Monday, October 26, 2009

Racism, Retribution and Forgiveness

It’s exciting to see young people becoming mobilised and active in society. However, are the reasons behind this type of activism well informed?

Today, the SRC of Rhodes University along with SASCO, ANCYL, DA, YCL, NEHAWU and DASO organised a protest against racism. This was in light of Professor Jonathan Jansen’s, the Vice-Chancellor of the University of the Free State, decision to allow the Reitz 4 to continue their education at UFS. According to the SRC at Rhodes University, this protest was against such a decision by Prof. Jansen.

Those who were involved in the protest, I can only hope, took the time to research the matter clearly. I am in no way for any sort of racist action. However, I do not believe one should blindly follow the other without determining the facts and making a well informed decision.

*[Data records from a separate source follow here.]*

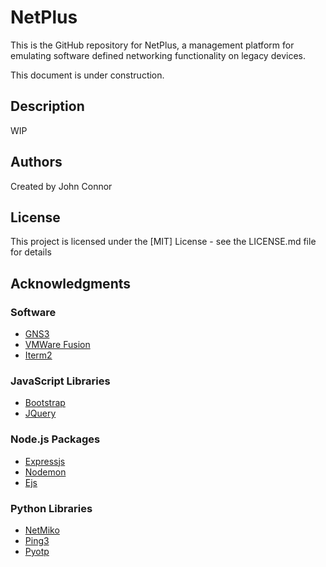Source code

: # NetPlus
This is the GitHub repository for NetPlus, a management platform for emulating software defined networking functionality on legacy devices.

This document is under construction.

## Description

WIP

## Authors

Created by John Connor

## License

This project is licensed under the [MIT] License - see the LICENSE.md file for details

## Acknowledgments

### Software
* [GNS3](https://gns3.com/)
* [VMWare Fusion](https://www.vmware.com/uk/products/fusion.html)
* [Iterm2](https://iterm2.com/)

### JavaScript Libraries
* [Bootstrap](https://getbootstrap.com/)
* [JQuery](https://jquery.com/)

### Node.js Packages
* [Expressjs](https://expressjs.com/)
* [Nodemon](https://www.npmjs.com/package/nodemon)
* [Ejs](https://ejs.co/)

### Python Libraries
* [NetMiko](https://github.com/ktbyers/netmiko)
* [Ping3](https://pypi.org/project/ping3/)
* [Pyotp](https://github.com/pyauth/pyotp)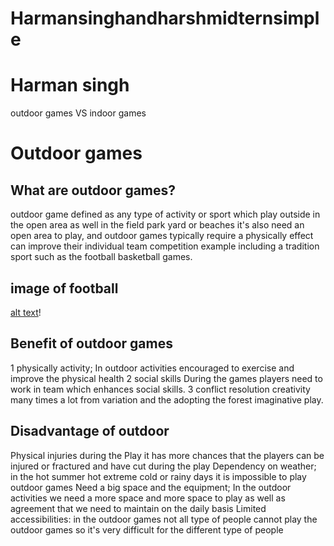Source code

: # Harmansinghandharshmidternsimple

# Harman singh

outdoor games VS indoor games

# Outdoor games

## What are outdoor games?

outdoor game defined as any type of activity or sport which play outside in the open area as well in the field park yard or beaches it's also need an open area to play, and outdoor games typically require a physically effect can improve their individual team competition example including a tradition sport such as the football basketball games.

## image of football

[alt text](football.jpg)!

## Benefit of outdoor games

1 physically activity; In outdoor activities encouraged to exercise and improve the physical health
2 social skills During the games players need to work in team which enhances social skills.
3 conflict resolution creativity many times a lot from variation and the adopting the forest imaginative play.

## Disadvantage of outdoor

Physical injuries during the Play it has more chances that the players can be injured or fractured and have cut during the play
Dependency on weather; in the hot summer hot extreme cold or rainy days it is impossible to play outdoor games
Need a big space and the equipment; In the outdoor activities we need a more space and more space to play as well as agreement that we need to maintain on the daily basis
Limited accessibilities: in the outdoor games not all type of people cannot play the outdoor games so it's very difficult for the different type of people
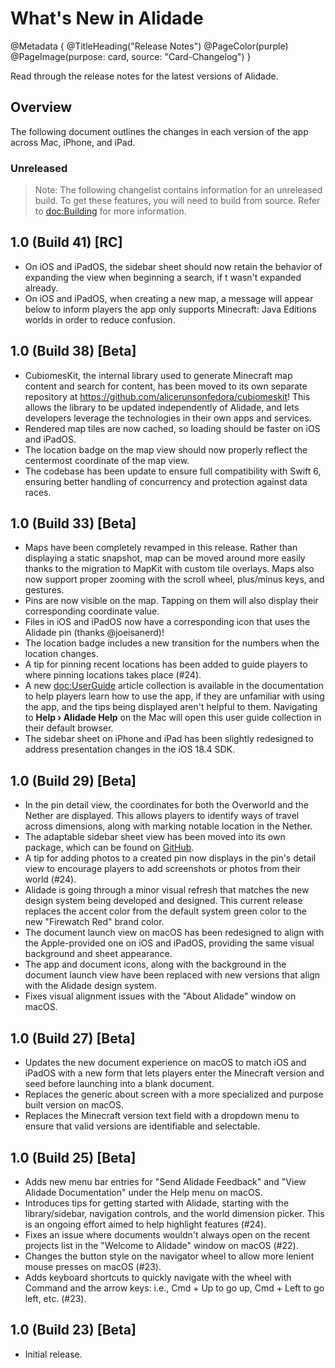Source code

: # What's New in Alidade

@Metadata {
    @TitleHeading("Release Notes")
    @PageColor(purple)
    @PageImage(purpose: card, source: "Card-Changelog")
}

Read through the release notes for the latest versions of Alidade.

## Overview

The following document outlines the changes in each version of the app
across Mac, iPhone, and iPad.

### Unreleased

> Note: The following changelist contains information for an unreleased
> build. To get these features, you will need to build from source.
> Refer to <doc:Building> for more information.

## 1.0 (Build 41) [RC]

- On iOS and iPadOS, the sidebar sheet should now retain the behavior of
  expanding the view when beginning a search, if t wasn't expanded
  already.
- On iOS and iPadOS, when creating a new map, a message will appear below
  to inform players the app only supports Minecraft: Java Editions worlds
  in order to reduce confusion.

## 1.0 (Build 38) [Beta]

- CubiomesKit, the internal library used to generate Minecraft map content
  and search for content, has been moved to its own separate repository at
  https://github.com/alicerunsonfedora/cubiomeskit! This allows the
  library to be updated independently of Alidade, and lets developers
  leverage the technologies in their own apps and services.
- Rendered map tiles are now cached, so loading should be faster on iOS
  and iPadOS.
- The location badge on the map view should now properly reflect the
  centermost coordinate of the map view.
- The codebase has been update to ensure full compatibility with Swift 6,
  ensuring better handling of concurrency and protection against data
  races.

## 1.0 (Build 33) [Beta]

- Maps have been completely revamped in this release. Rather than
  displaying a static snapshot, map can be moved around more easily thanks
  to the migration to MapKit with custom tile overlays. Maps also now
  support proper zooming with the scroll wheel, plus/minus keys, and
  gestures.
- Pins are now visible on the map. Tapping on them will also display their
  corresponding coordinate value.
- Files in iOS and iPadOS now have a corresponding icon that uses the
  Alidade pin (thanks @joeisanerd)!
- The location badge includes a new transition for the numbers when the
  location changes.
- A tip for pinning recent locations has been added to guide players to
  where pinning locations takes place (#24).
- A new <doc:UserGuide> article collection is available in the
  documentation to help players learn how to use the app, if they are
  unfamiliar with using the app, and the tips being displayed aren't
  helpful to them. Navigating to **Help › Alidade Help** on the Mac will
  open this user guide collection in their default browser.
- The sidebar sheet on iPhone and iPad has been slightly redesigned to
  address presentation changes in the iOS 18.4 SDK.

## 1.0 (Build 29) [Beta]

- In the pin detail view, the coordinates for both the Overworld and the
  Nether are displayed. This allows players to identify ways of travel
  across dimensions, along with marking notable location in the Nether.
- The adaptable sidebar sheet view has been moved into its own package,
  which can be found on [GitHub](https://github.com/alicerunsonfedora/adaptablesidebarsheetview).
- A tip for adding photos to a created pin now displays in the pin's
  detail view to encourage players to add screenshots or photos from their
  world (#24).
- Alidade is going through a minor visual refresh that matches the new
  design system being developed and designed. This current release
  replaces the accent color from the default system green color to the new
  "Firewatch Red" brand color.
- The document launch view on macOS has been redesigned to align with the
  Apple-provided one on iOS and iPadOS, providing the same visual
  background and sheet appearance.
- The app and document icons, along with the background in the document
  launch view have been replaced with new versions that align with the
  Alidade design system.
- Fixes visual alignment issues with the "About Alidade" window on macOS.

## 1.0 (Build 27) [Beta]

- Updates the new document experience on macOS to match iOS and iPadOS
  with a new form that lets players enter the Minecraft version and seed
  before launching into a blank document.
- Replaces the generic about screen with a more specialized and purpose
  built version on macOS.
- Replaces the Minecraft version text field with a dropdown menu to
  ensure that valid versions are identifiable and selectable.

## 1.0 (Build 25) [Beta]

- Adds new menu bar entries for "Send Alidade Feedback" and "View Alidade
  Documentation" under the Help menu on macOS.
- Introduces tips for getting started with Alidade, starting with the
  library/sidebar, navigation controls, and the world dimension picker.
  This is an ongoing effort aimed to help highlight features (#24).
- Fixes an issue where documents wouldn't always open on the recent
  projects list in the "Welcome to Alidade" window on macOS (#22).
- Changes the button style on the navigator wheel to allow more lenient
  mouse presses on macOS (#23).
- Adds keyboard shortcuts to quickly navigate with the wheel with Command
  and the arrow keys: i.e., Cmd + Up to go up, Cmd + Left to go left,
  etc. (#23).

## 1.0 (Build 23) [Beta]

- Initial release.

If I did agree with the protest’s aims I would have been more than willing to give up my lunch time meal of a Cornish pie and chips. However, this was not the case.
Vice-Chancellor Jansen’s decision is solely based on the ideals of forgiveness and reconciliation. The charges of the Reitz 4 have not been dropped. Their case is on-going with the UFS, the Human Rights Commission and the Directorate of Special Prosecutions. By allowing these perpetrators to continue their tertiary education is an act of transformation and an attempt to emulate the actions of the men who built the country we live in today. Archbishop Desmond Tutu pointed out in a letter to Vice-Chancellor Jansen that Nelson Mandela is a man much admired today because of his ability to forgive rather than his ability to execute revenge.

A case many years ago that we cannot forget is that of Amy Biehl. An American woman who’s work is greatly respected and marvelled at the world over. Unfortunately she was brutally murdered in 1993 as an act of ‘political mob violence’. Her parents participated in the Truth and Reconciliation Commission’s hearing and publicly forgave these men.

Therefore, I must ask members of the student body to remember such men and women and why we revere them. It is forgiveness, rather than retribution, that will serve us well in the long term.